Aim of the exercise. Would you copy the listing below exactly, keeping the pictures out?

The data.
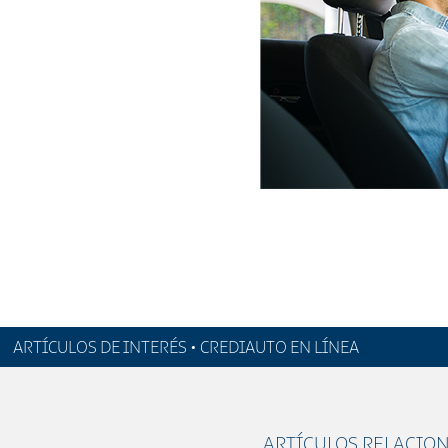
ARTÍCULOS DE INTERÉS • CREDIAUTO EN LÍNEA
ARTÍCULOS RELACIO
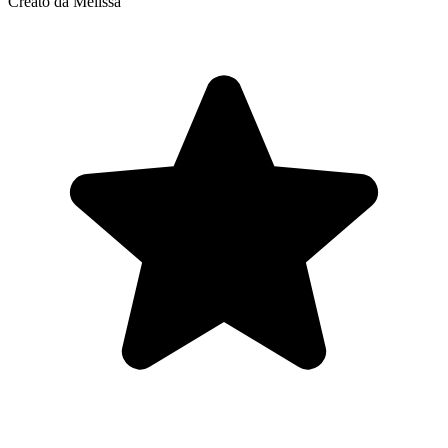
Creato da Melissa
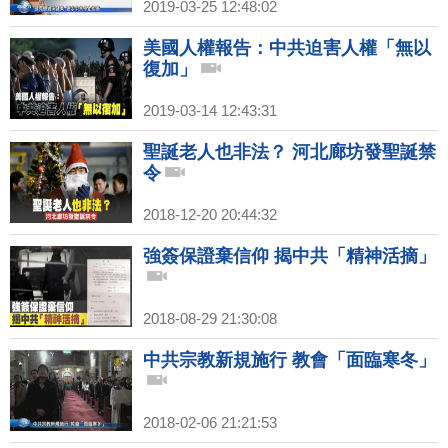
2019-03-25 12:48:02
美國人權報告：中共迫害人權「無以
復加」
2019-03-14 12:43:31
聖誕老人也非法？ 河北廊坊發聖誕禁
令
2018-12-20 20:44:32
強簽保證棄信仰 揭中共「精神活摘」
2018-08-29 21:30:08
中共宗教新規施行 教會「面臨寒冬」
2018-02-06 21:21:53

Task response.
ARTÍCULOS DE INTERÉS • CREDIAUTO EN LÍNEA
ARTÍCULOS RELACIO
Creato da Melissa
2019-03-25 12:48:02
美國人權報告：中共迫害人權「無以
復加」
2019-03-14 12:43:31
聖誕老人也非法？ 河北廊坊發聖誕禁
令
2018-12-20 20:44:32
強簽保證棄信仰 揭中共「精神活摘」
2018-08-29 21:30:08
中共宗教新規施行 教會「面臨寒冬」
2018-02-06 21:21:53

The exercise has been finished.